For those times, I like LibreOffice. It's a free open-source productivity suite. While it isn't quite on par with Microsoft, Google or Apple in terms of design, it has long offered close feature parity. It even has a plug-in that lets you save directly to Google Drive.

Apple iWork

Pages for iCloud shines in design and collaboration features.

Apple's iWork is the third major office suite, and it's free -- well, free with the purchase of Macs and iPads. There are also iCloud Web versions that anyone with an account can use, but they're still in beta and a bit buggy.

Pages, Numbers and Keynote all suffice to make your documents shine, and its Web and desktop apps are the user-friendliest of them all. For reports, résumés and other projects, I actually prefer Apple's templates over Microsoft's.

Although the Web versions have some lag in loading documents and are missing obvious features, their online collaboration is now quite good. Even people without iCloud accounts can jump right into a shared document. But Google trumps it with commenting and real-time chat.

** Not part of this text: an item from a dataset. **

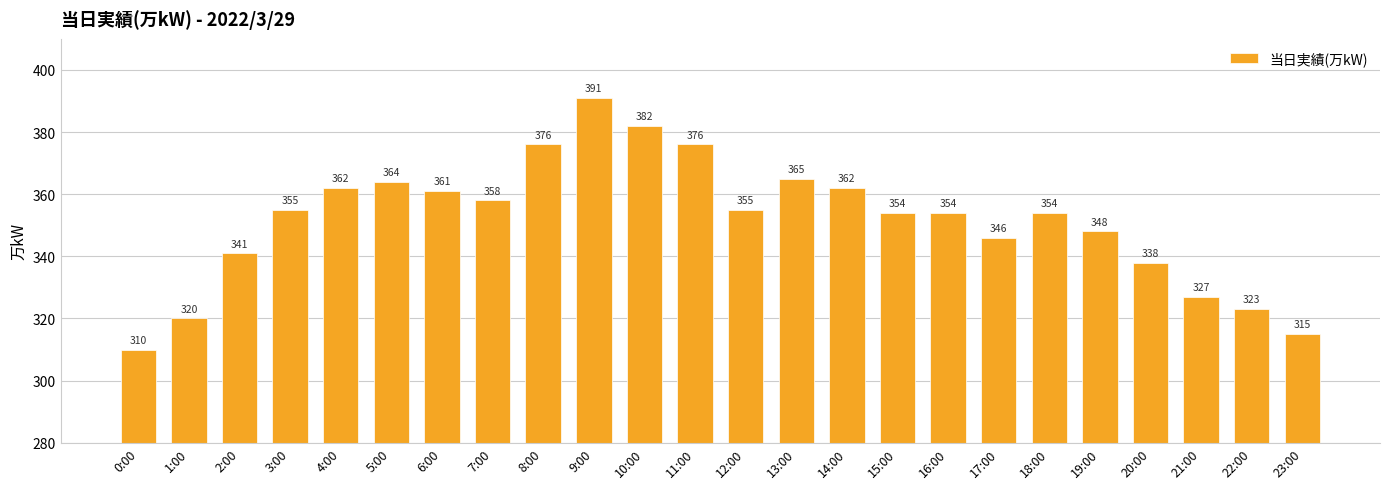

How many data points are less than 355?

12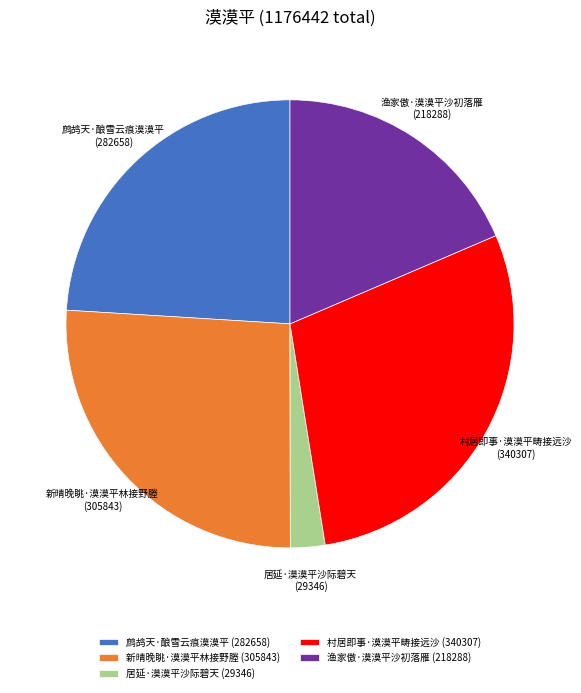

The 村居即事·漠漠平畴接远沙 slice represents 29% of the pie. True or false?

True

Apple is catching up on cloud storage, too. Its new iCloud Drive will be released this fall with competitive pricing and Windows support.


Buying Office 365 is like buying an overflowing tool set from Home Depot. You'll get more wrenches, ratchets, screwdrivers and pliers than you ever imagined, but how many will you really use?

At this point, the free options from Google, Apple and even Microsoft do just enough, which means paying only makes sense if you're shopping for cloud storage, too. That's where Office 365 adds up: Not only do you (and your spouse, your kids and maybe even your mom) get a terabyte of online storage but you get all the Office extras. If it's just you, though, a terabyte from Google will cost about the same.

Me, I'll keep bouncing between Google and Microsoft, but when the day comes -- and it surely will -- that cloud storage is free for everybody, how will Microsoft rationalize the high cost of Office? We'll always have the memories.